#P6663. Andy and Data Structure

Andy and Data Structure

Problem Description

Andy is a famous data structure expert at Nanjing University second to none. One day he throws a plain dry data structure problem to his friends, but none of them can solve. How about you?

Given a tree rooted at node 1. Each node has a weight which is 0 initially. Define the distance between two nodes as the number of edges in the unique simple path between the two nodes. You need to perform these two types of operations:

- Type 1: given $a, x, y, z$, add $z$ to the weights of all $a$'s descendants (including $a$ itself) whose distances to $a$ are $y$ modulo $x$;
- Type 2: given $a$, return the weight of node $a$.

Input

The first line of the input is a single integer $T$ $(1 \leq T \leq 4)$, the number of test cases.

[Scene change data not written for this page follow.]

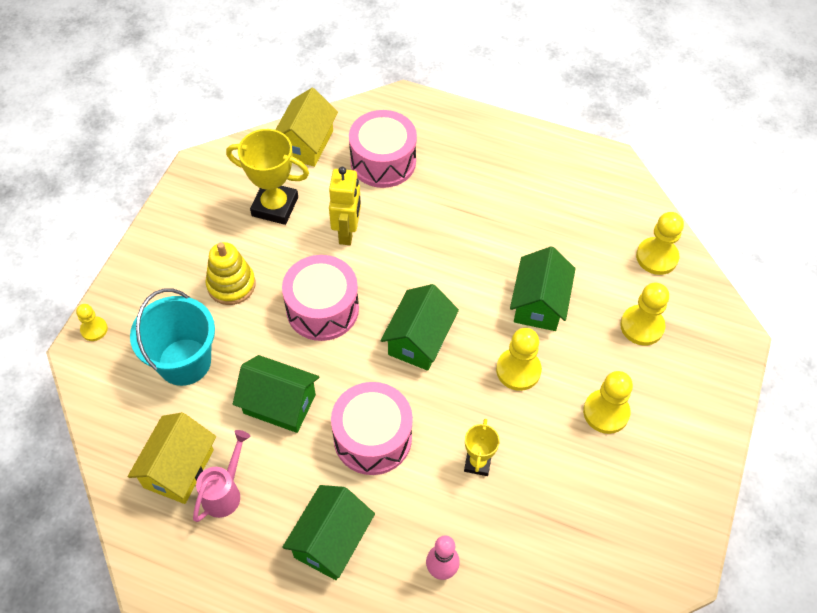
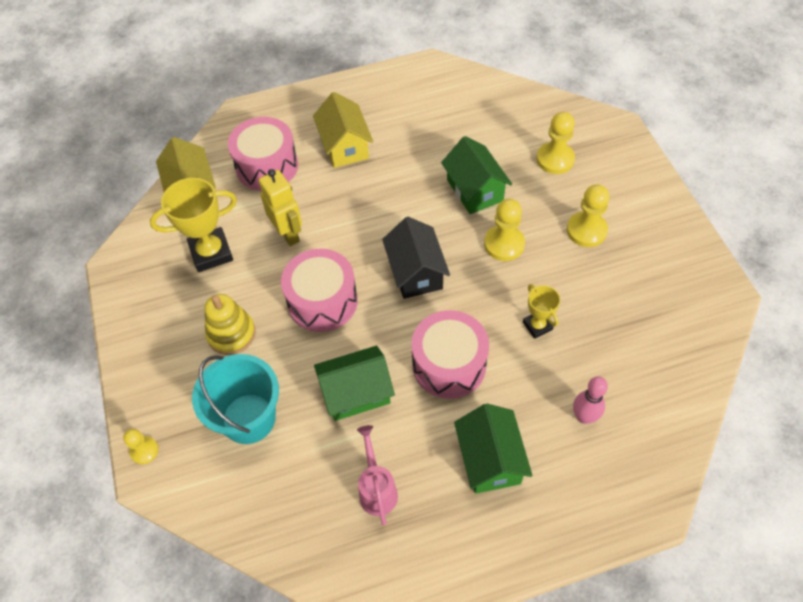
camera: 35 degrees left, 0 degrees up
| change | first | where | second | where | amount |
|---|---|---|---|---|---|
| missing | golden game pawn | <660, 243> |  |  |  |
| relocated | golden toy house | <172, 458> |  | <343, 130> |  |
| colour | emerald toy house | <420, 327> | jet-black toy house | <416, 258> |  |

Each test cases starts with two integers $n, m$ $(1 \leq n, m \leq 300000)$, denoting that there are $n$ nodes (numbered $1$ through $n$) in the tree and you need to perform $m$ operations. The next line contains $n-1$ integers, $f_1, f_2, \cdots, f_{n-1}$ $(1 \leq f_i \leq i)$, specifying the edges of the trees; the $i$th integer denotes the parent of node $i+1$. The next $m$ lines describe the operations. Each line is either $\texttt{1 a x y z}$ $(1 \leq a \leq n, 1 \leq x \leq n, 0 \leq y < x, 0 \leq z \leq 500)$, denoting an operation of type 1, or $\texttt{2 a}$ $(1 \leq a \leq n)$, denoting an operation of type 2.

Output

For each operation of type 2 in each test case, print the answer in one line.